EXERCISE = Copy, from the entries below, each line where the word "Capital" can be found.

[Transcribed page contents]
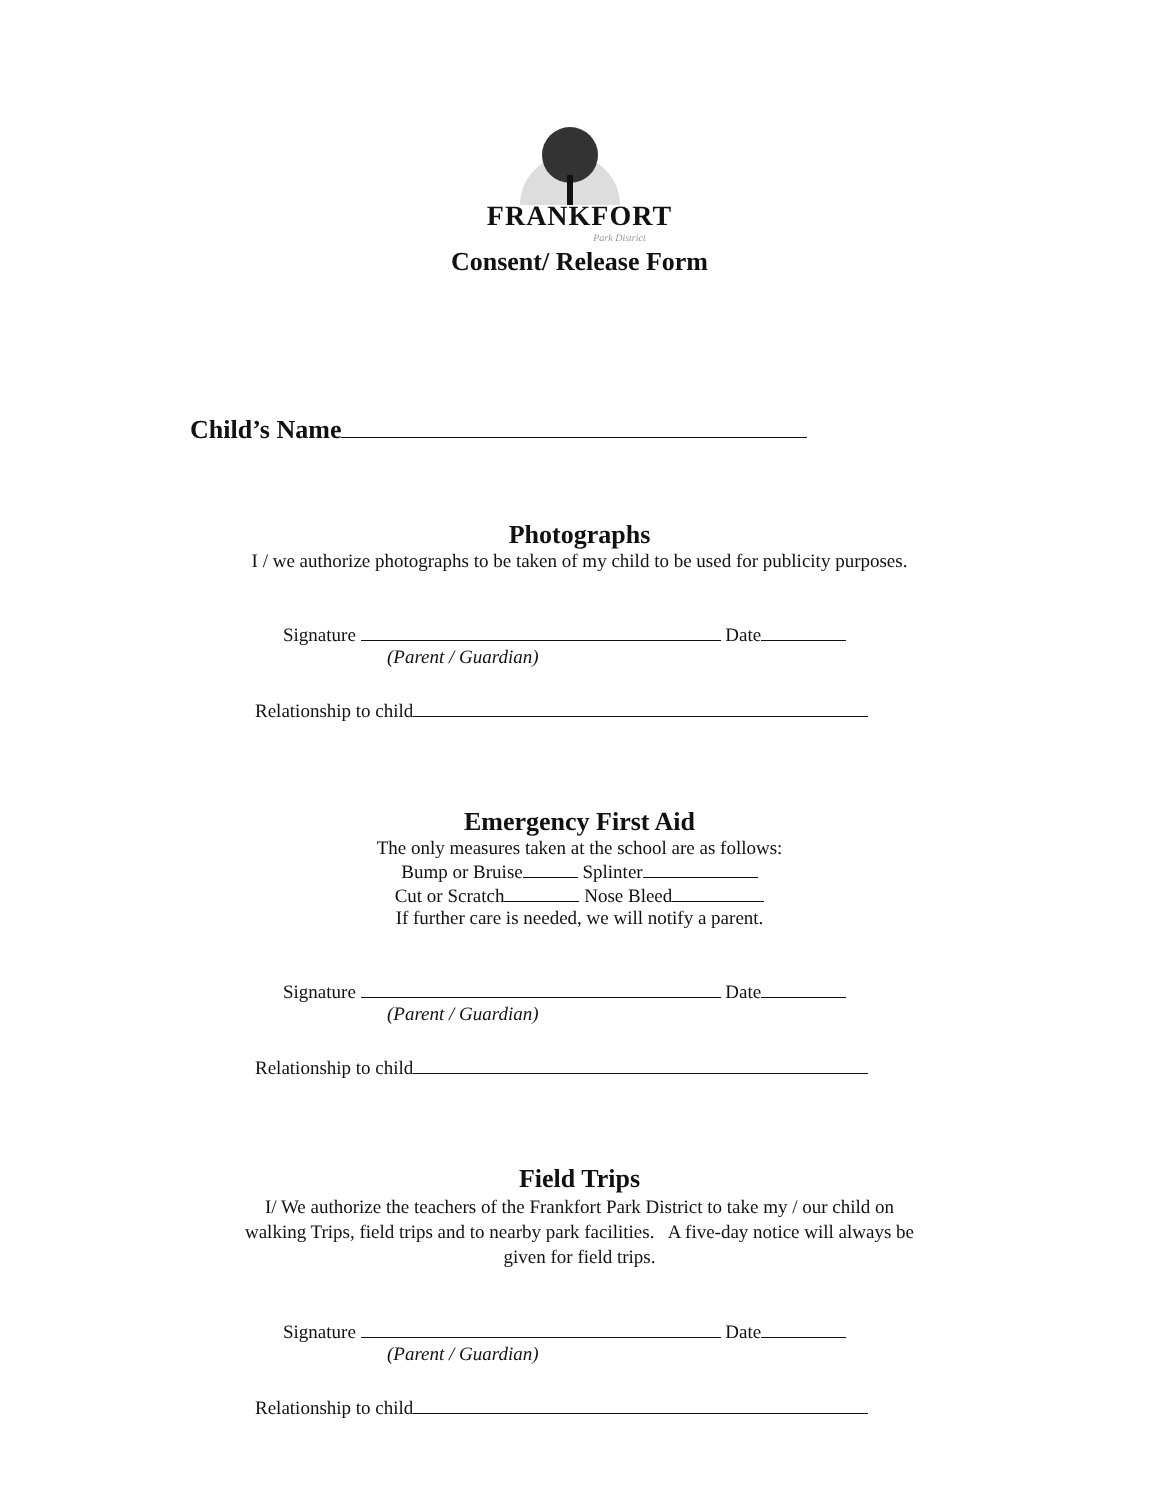FRANKFORT
Park District
Consent/ Release Form
Child’s Name
Photographs
I / we authorize photographs to be taken of my child to be used for publicity purposes.
Signature Date
(Parent / Guardian)
Relationship to child
Emergency First Aid
The only measures taken at the school are as follows:
Bump or Bruise Splinter
Cut or Scratch Nose Bleed
If further care is needed, we will notify a parent.
Signature Date
(Parent / Guardian)
Relationship to child
Field Trips
I/ We authorize the teachers of the Frankfort Park District to take my / our child on
walking Trips, field trips and to nearby park facilities. A five-day notice will always be
given for field trips.
Signature Date
(Parent / Guardian)
Relationship to child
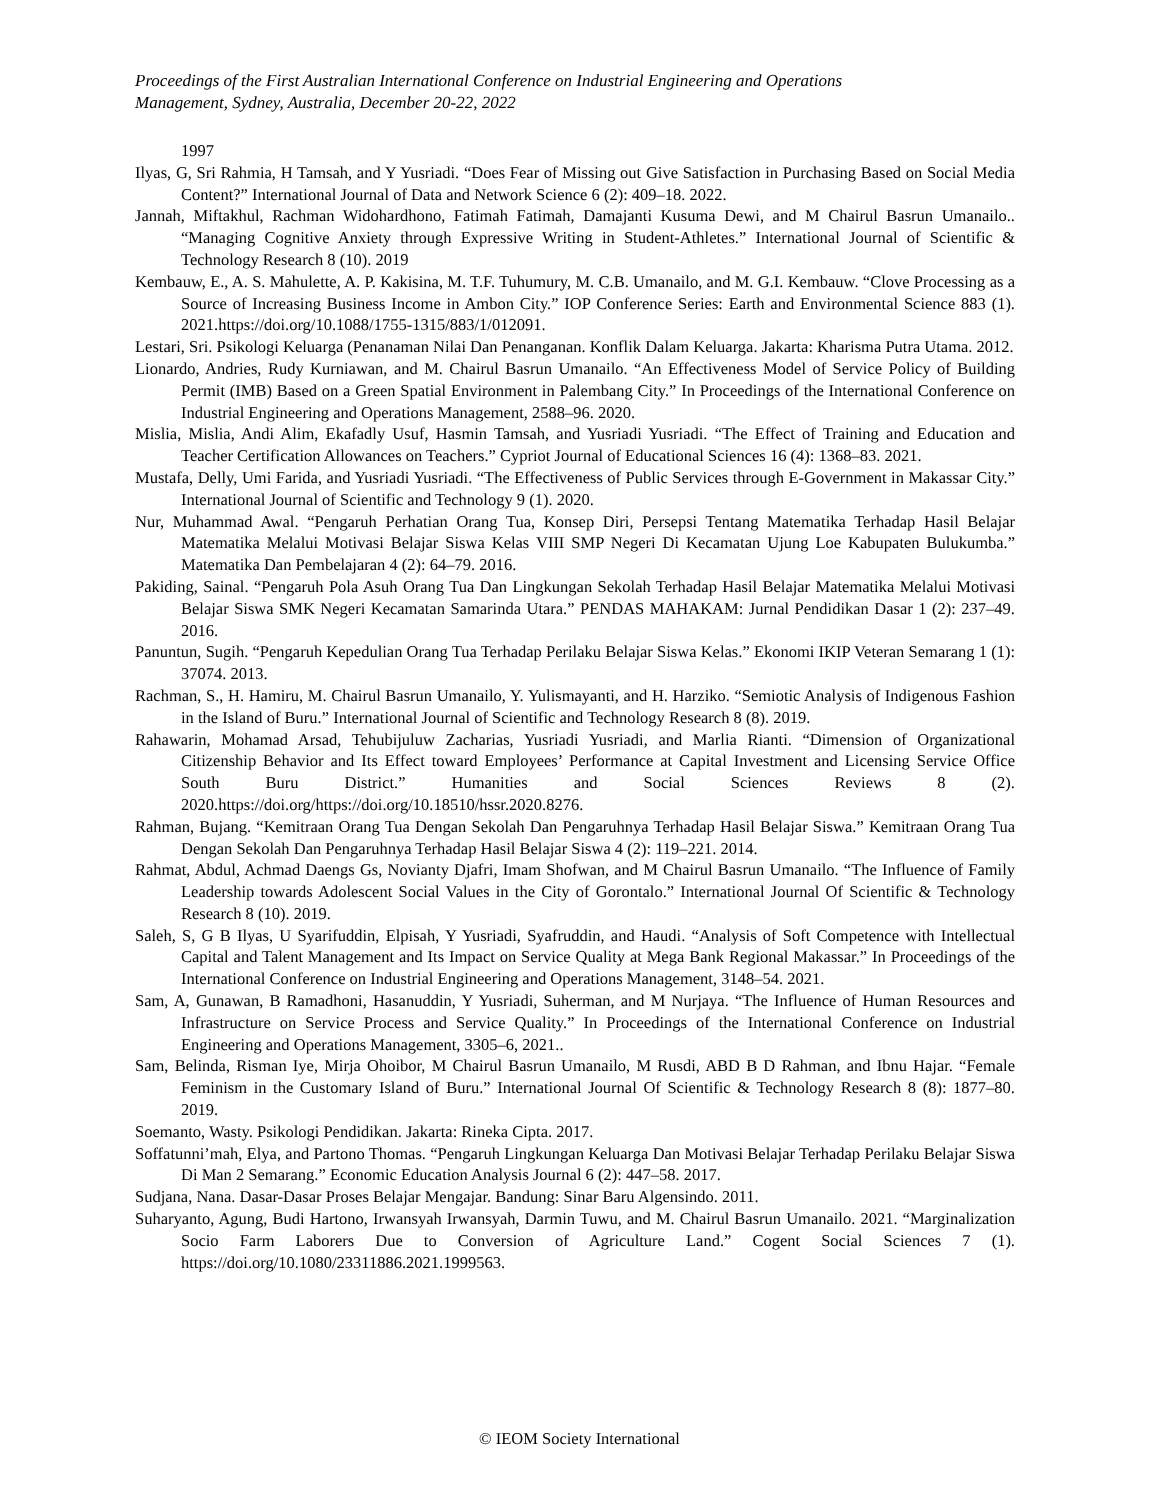Proceedings of the First Australian International Conference on Industrial Engineering and Operations
Management, Sydney, Australia, December 20-22, 2022
1997
Ilyas, G, Sri Rahmia, H Tamsah, and Y Yusriadi. “Does Fear of Missing out Give Satisfaction in Purchasing Based on Social Media Content?” International Journal of Data and Network Science 6 (2): 409–18. 2022.
Jannah, Miftakhul, Rachman Widohardhono, Fatimah Fatimah, Damajanti Kusuma Dewi, and M Chairul Basrun Umanailo.. “Managing Cognitive Anxiety through Expressive Writing in Student-Athletes.” International Journal of Scientific & Technology Research 8 (10). 2019
Kembauw, E., A. S. Mahulette, A. P. Kakisina, M. T.F. Tuhumury, M. C.B. Umanailo, and M. G.I. Kembauw. “Clove Processing as a Source of Increasing Business Income in Ambon City.” IOP Conference Series: Earth and Environmental Science 883 (1). 2021.https://doi.org/10.1088/1755-1315/883/1/012091.
Lestari, Sri. Psikologi Keluarga (Penanaman Nilai Dan Penanganan. Konflik Dalam Keluarga. Jakarta: Kharisma Putra Utama. 2012.
Lionardo, Andries, Rudy Kurniawan, and M. Chairul Basrun Umanailo. “An Effectiveness Model of Service Policy of Building Permit (IMB) Based on a Green Spatial Environment in Palembang City.” In Proceedings of the International Conference on Industrial Engineering and Operations Management, 2588–96. 2020.
Mislia, Mislia, Andi Alim, Ekafadly Usuf, Hasmin Tamsah, and Yusriadi Yusriadi. “The Effect of Training and Education and Teacher Certification Allowances on Teachers.” Cypriot Journal of Educational Sciences 16 (4): 1368–83. 2021.
Mustafa, Delly, Umi Farida, and Yusriadi Yusriadi. “The Effectiveness of Public Services through E-Government in Makassar City.” International Journal of Scientific and Technology 9 (1). 2020.
Nur, Muhammad Awal. “Pengaruh Perhatian Orang Tua, Konsep Diri, Persepsi Tentang Matematika Terhadap Hasil Belajar Matematika Melalui Motivasi Belajar Siswa Kelas VIII SMP Negeri Di Kecamatan Ujung Loe Kabupaten Bulukumba.” Matematika Dan Pembelajaran 4 (2): 64–79. 2016.
Pakiding, Sainal. “Pengaruh Pola Asuh Orang Tua Dan Lingkungan Sekolah Terhadap Hasil Belajar Matematika Melalui Motivasi Belajar Siswa SMK Negeri Kecamatan Samarinda Utara.” PENDAS MAHAKAM: Jurnal Pendidikan Dasar 1 (2): 237–49. 2016.
Panuntun, Sugih. “Pengaruh Kepedulian Orang Tua Terhadap Perilaku Belajar Siswa Kelas.” Ekonomi IKIP Veteran Semarang 1 (1): 37074. 2013.
Rachman, S., H. Hamiru, M. Chairul Basrun Umanailo, Y. Yulismayanti, and H. Harziko. “Semiotic Analysis of Indigenous Fashion in the Island of Buru.” International Journal of Scientific and Technology Research 8 (8). 2019.
Rahawarin, Mohamad Arsad, Tehubijuluw Zacharias, Yusriadi Yusriadi, and Marlia Rianti. “Dimension of Organizational Citizenship Behavior and Its Effect toward Employees’ Performance at Capital Investment and Licensing Service Office South Buru District.” Humanities and Social Sciences Reviews 8 (2). 2020.https://doi.org/https://doi.org/10.18510/hssr.2020.8276.
Rahman, Bujang. “Kemitraan Orang Tua Dengan Sekolah Dan Pengaruhnya Terhadap Hasil Belajar Siswa.” Kemitraan Orang Tua Dengan Sekolah Dan Pengaruhnya Terhadap Hasil Belajar Siswa 4 (2): 119–221. 2014.
Rahmat, Abdul, Achmad Daengs Gs, Novianty Djafri, Imam Shofwan, and M Chairul Basrun Umanailo. “The Influence of Family Leadership towards Adolescent Social Values in the City of Gorontalo.” International Journal Of Scientific & Technology Research 8 (10). 2019.
Saleh, S, G B Ilyas, U Syarifuddin, Elpisah, Y Yusriadi, Syafruddin, and Haudi. “Analysis of Soft Competence with Intellectual Capital and Talent Management and Its Impact on Service Quality at Mega Bank Regional Makassar.” In Proceedings of the International Conference on Industrial Engineering and Operations Management, 3148–54. 2021.
Sam, A, Gunawan, B Ramadhoni, Hasanuddin, Y Yusriadi, Suherman, and M Nurjaya. “The Influence of Human Resources and Infrastructure on Service Process and Service Quality.” In Proceedings of the International Conference on Industrial Engineering and Operations Management, 3305–6, 2021..
Sam, Belinda, Risman Iye, Mirja Ohoibor, M Chairul Basrun Umanailo, M Rusdi, ABD B D Rahman, and Ibnu Hajar. “Female Feminism in the Customary Island of Buru.” International Journal Of Scientific & Technology Research 8 (8): 1877–80. 2019.
Soemanto, Wasty. Psikologi Pendidikan. Jakarta: Rineka Cipta. 2017.
Soffatunni’mah, Elya, and Partono Thomas. “Pengaruh Lingkungan Keluarga Dan Motivasi Belajar Terhadap Perilaku Belajar Siswa Di Man 2 Semarang.” Economic Education Analysis Journal 6 (2): 447–58. 2017.
Sudjana, Nana. Dasar-Dasar Proses Belajar Mengajar. Bandung: Sinar Baru Algensindo. 2011.
Suharyanto, Agung, Budi Hartono, Irwansyah Irwansyah, Darmin Tuwu, and M. Chairul Basrun Umanailo. 2021. “Marginalization Socio Farm Laborers Due to Conversion of Agriculture Land.” Cogent Social Sciences 7 (1). https://doi.org/10.1080/23311886.2021.1999563.
© IEOM Society International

EXERCISE RESULT =
Rahawarin, Mohamad Arsad, Tehubijuluw Zacharias, Yusriadi Yusriadi, and Marlia Rianti. “Dimension of Organizational Citizenship Behavior and Its Effect toward Employees’ Performance at Capital Investment and Licensing Service Office South Buru District.” Humanities and Social Sciences Reviews 8 (2). 2020.https://doi.org/https://doi.org/10.18510/hssr.2020.8276.
Saleh, S, G B Ilyas, U Syarifuddin, Elpisah, Y Yusriadi, Syafruddin, and Haudi. “Analysis of Soft Competence with Intellectual Capital and Talent Management and Its Impact on Service Quality at Mega Bank Regional Makassar.” In Proceedings of the International Conference on Industrial Engineering and Operations Management, 3148–54. 2021.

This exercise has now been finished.